Görev: Aşağıdaki uygarlık konulu yazıyı baştan sona, hiçbir harfini değiştirmeden aynen tekrarla.

Belge metni:
※ ※ ※
Zor sorularla ''uygarlık''!

Haber3.com yazarı Bülend Kırmacı yazdı: Zor sorularla ''uygarlık''!

R. Bülend Kırmacı r.b.kirmaci@gmail.com

Uygarlığın tek bir coğrafyaya, tekil bir tarih kesitine, herhangi bir ideolojiye özgülenmesi geçerli değildir. Bununla birlikte yeni bir “uygarlık” tanımı üzerinde büyük ölçüde oydaşmak gerekir. “Gerekir”, çünkü, insanlığın 21. yüzyılda bu anlamda alması gereken nice yol vardır…

Buhar ve demirin kitle üretimine uygulanması ve deniz yollarının denetime alınmasıyla başlayan sömürgecilik basamaklarından tırmanılarak varılan ve dünya savaşlarının içinden türeyen “uygarlık” tanımı daha çok “Batı” ile ilişkilendirilmiş bir tanımdır. Coğrafyaya özgülenen bu tanımın lokomotifi liberalizm, kapitalizm, emperyalizm diye süre-gitmiş, kendi dışındaki alanı ötekileştirerek ve “barbarlık” sınırına itekleyerek zihinlere yerleşmiştir.

Bu dinamiğin karşısına devlet sosyalizmi ve Üçüncü Dünyacılık dinamiklerinin sözüm-ona daha hakkaniyete varan “uygarlık” tanımları konulmaya çalışılsa da, Afrika’da, Asya’da ve Latin Amerika’da ne sömürü bitmiş ne de başta Ortadoğu ve diğer coğrafyalarda, insan aklı ve emeği yeterince özgürleşmiştir… Bu tarihsel izlekten kalkarak soğuk savaş durağına vardığınızda “herkesin uygarlığı kendine” diyen ve fakat teknoloji gerisi toplumları hala istiskal edebilen bir dolu söz, proje ve Kurum türemiştir.
※ ※ ※
Kayıt listesi:
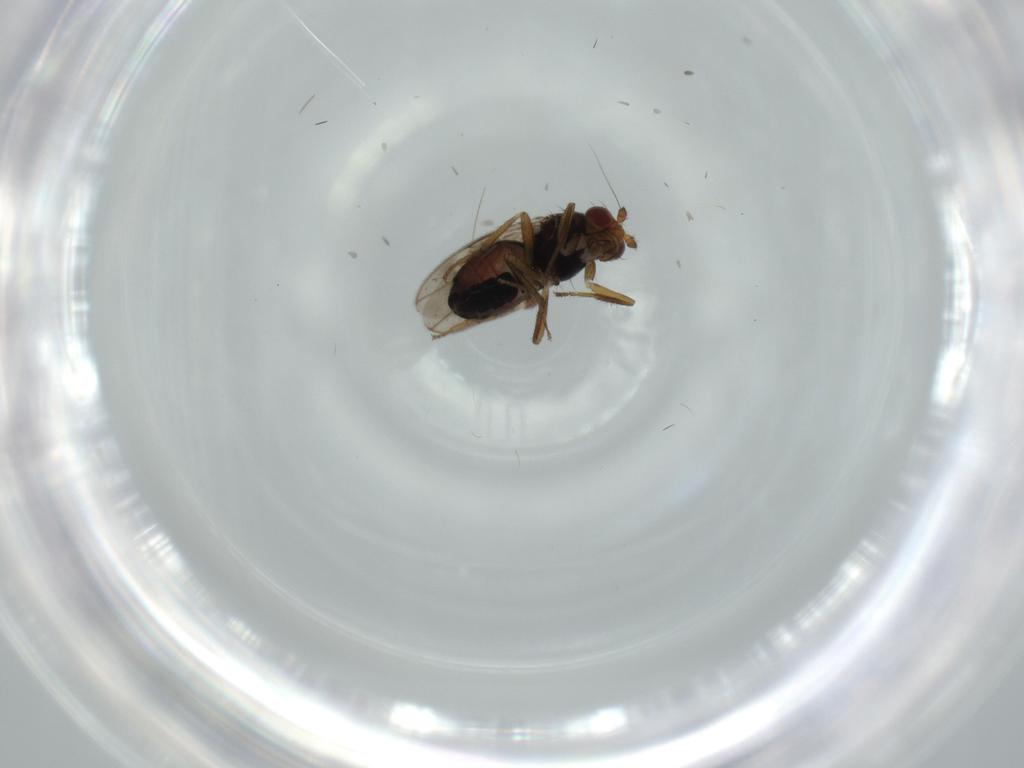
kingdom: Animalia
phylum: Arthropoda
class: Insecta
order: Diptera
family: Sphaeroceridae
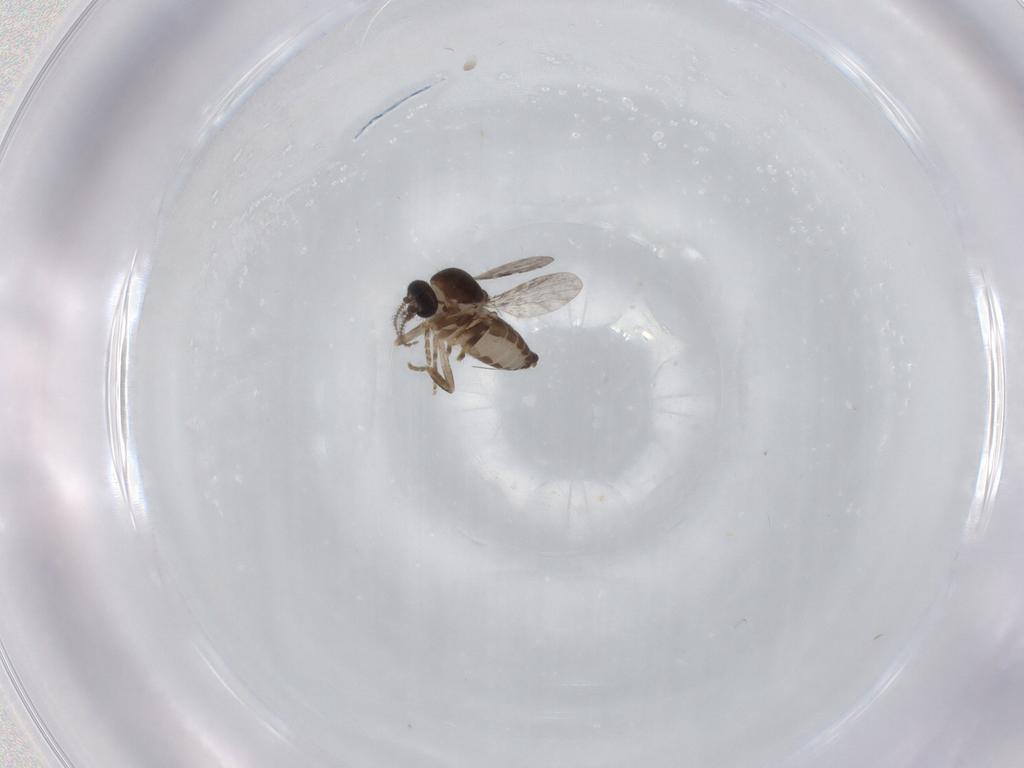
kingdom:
※ ※ ※
Çözüm aşağıda:
Zor sorularla ''uygarlık''!

Haber3.com yazarı Bülend Kırmacı yazdı: Zor sorularla ''uygarlık''!

R. Bülend Kırmacı r.b.kirmaci@gmail.com

Uygarlığın tek bir coğrafyaya, tekil bir tarih kesitine, herhangi bir ideolojiye özgülenmesi geçerli değildir. Bununla birlikte yeni bir “uygarlık” tanımı üzerinde büyük ölçüde oydaşmak gerekir. “Gerekir”, çünkü, insanlığın 21. yüzyılda bu anlamda alması gereken nice yol vardır…

Buhar ve demirin kitle üretimine uygulanması ve deniz yollarının denetime alınmasıyla başlayan sömürgecilik basamaklarından tırmanılarak varılan ve dünya savaşlarının içinden türeyen “uygarlık” tanımı daha çok “Batı” ile ilişkilendirilmiş bir tanımdır. Coğrafyaya özgülenen bu tanımın lokomotifi liberalizm, kapitalizm, emperyalizm diye süre-gitmiş, kendi dışındaki alanı ötekileştirerek ve “barbarlık” sınırına itekleyerek zihinlere yerleşmiştir.

Bu dinamiğin karşısına devlet sosyalizmi ve Üçüncü Dünyacılık dinamiklerinin sözüm-ona daha hakkaniyete varan “uygarlık” tanımları konulmaya çalışılsa da, Afrika’da, Asya’da ve Latin Amerika’da ne sömürü bitmiş ne de başta Ortadoğu ve diğer coğrafyalarda, insan aklı ve emeği yeterince özgürleşmiştir… Bu tarihsel izlekten kalkarak soğuk savaş durağına vardığınızda “herkesin uygarlığı kendine” diyen ve fakat teknoloji gerisi toplumları hala istiskal edebilen bir dolu söz, proje ve Kurum türemiştir.